(Beginning of DATA)
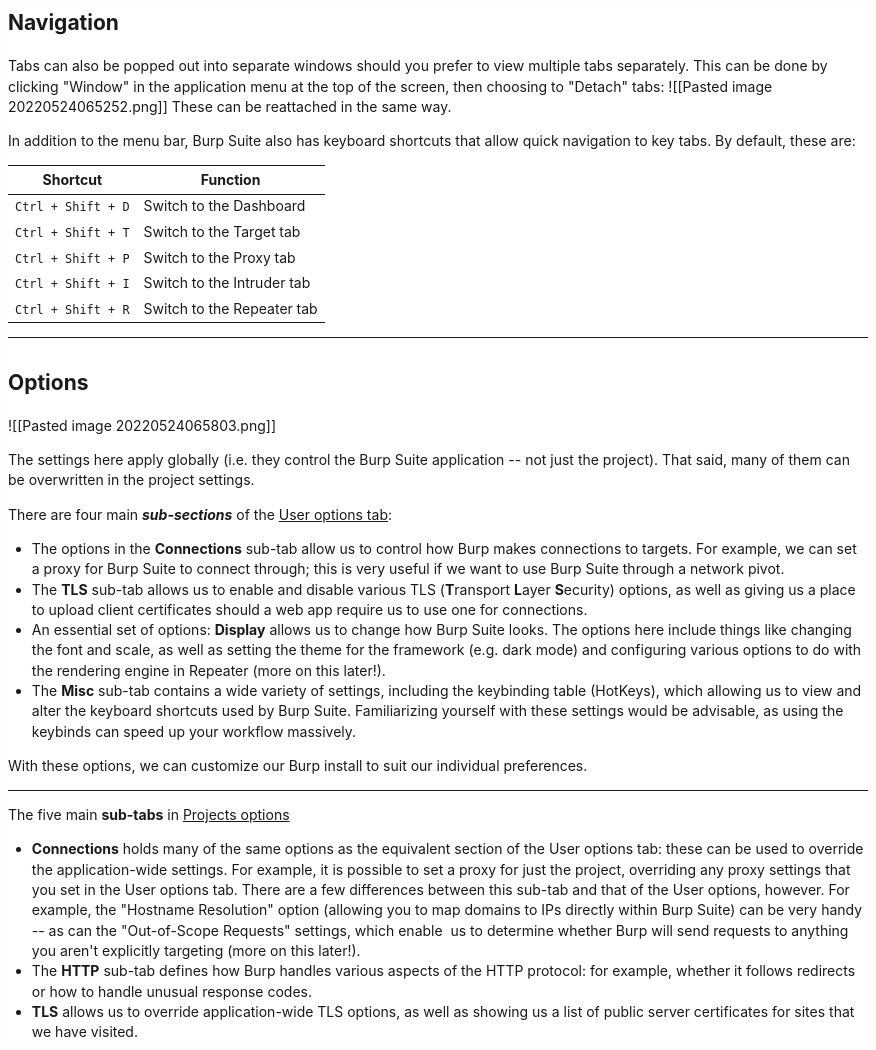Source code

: ## Navigation
Tabs can also be popped out into separate windows should you prefer to view multiple tabs separately. This can be done by clicking "Window" in the application menu at the top of the screen, then choosing to "Detach" tabs:
![[Pasted image 20220524065252.png]]
These can be reattached in the same way.

In addition to the menu bar, Burp Suite also has keyboard shortcuts that allow quick navigation to key tabs. By default, these are:

| **Shortcut** | **Function** |
| --- | --- |
| `Ctrl + Shift + D` | Switch to the Dashboard |
| `Ctrl + Shift + T` | Switch to the Target tab |
| `Ctrl + Shift + P` | Switch to the Proxy tab |
| `Ctrl + Shift + I` | Switch to the Intruder tab |
| `Ctrl + Shift + R` | Switch to the Repeater tab |

---
## Options
![[Pasted image 20220524065803.png]]

The settings here apply globally (i.e. they control the Burp Suite application -- not just the project). That said, many of them can be overwritten in the project settings.

There are four main ***sub-sections*** of the <u>User options tab</u>:  

-  The options in the **Connections** sub-tab allow us to control how Burp makes connections to targets. For example, we can set a proxy for Burp Suite to connect through; this is very useful if we want to use Burp Suite through a network pivot.
- The **TLS** sub-tab allows us to enable and disable various TLS (**T**ransport **L**ayer **S**ecurity) options, as well as giving us a place to upload client certificates should a web app require us to use one for connections.
- An essential set of options: **Display** allows us to change how Burp Suite looks. The options here include things like changing the font and scale, as well as setting the theme for the framework (e.g. dark mode) and configuring various options to do with the rendering engine in Repeater (more on this later!).  
- The **Misc** sub-tab contains a wide variety of settings, including the keybinding table (HotKeys), which allowing us to view and alter the keyboard shortcuts used by Burp Suite. Familiarizing yourself with these settings would be advisable, as using the keybinds can speed up your workflow massively.  

With these options, we can customize our Burp install to suit our individual preferences.

---
The five main **sub-tabs** in <u>Projects options</u>

- **Connections** holds many of the same options as the equivalent section of the User options tab: these can be used to override the application-wide settings. For example, it is possible to set a proxy for just the project, overriding any proxy settings that you set in the User options tab. There are a few differences between this sub-tab and that of the User options, however. For example, the "Hostname Resolution" option (allowing you to map domains to IPs directly within Burp Suite) can be very handy -- as can the "Out-of-Scope Requests" settings, which enable  us to determine whether Burp will send requests to anything you aren't explicitly targeting (more on this later!).
- The **HTTP** sub-tab defines how Burp handles various aspects of the HTTP protocol: for example, whether it follows redirects or how to handle unusual response codes.
- **TLS** allows us to override application-wide TLS options, as well as showing us a list of public server certificates for sites that we have visited.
(End of DATA)
From the data above, output exactly the lines between the one containing "In addition to" and the one containing "Intruder tab |", counting both of them.

• [SOLVED PROBLEM]:
In addition to the menu bar, Burp Suite also has keyboard shortcuts that allow quick navigation to key tabs. By default, these are:

| **Shortcut** | **Function** |
| --- | --- |
| `Ctrl + Shift + D` | Switch to the Dashboard |
| `Ctrl + Shift + T` | Switch to the Target tab |
| `Ctrl + Shift + P` | Switch to the Proxy tab |
| `Ctrl + Shift + I` | Switch to the Intruder tab |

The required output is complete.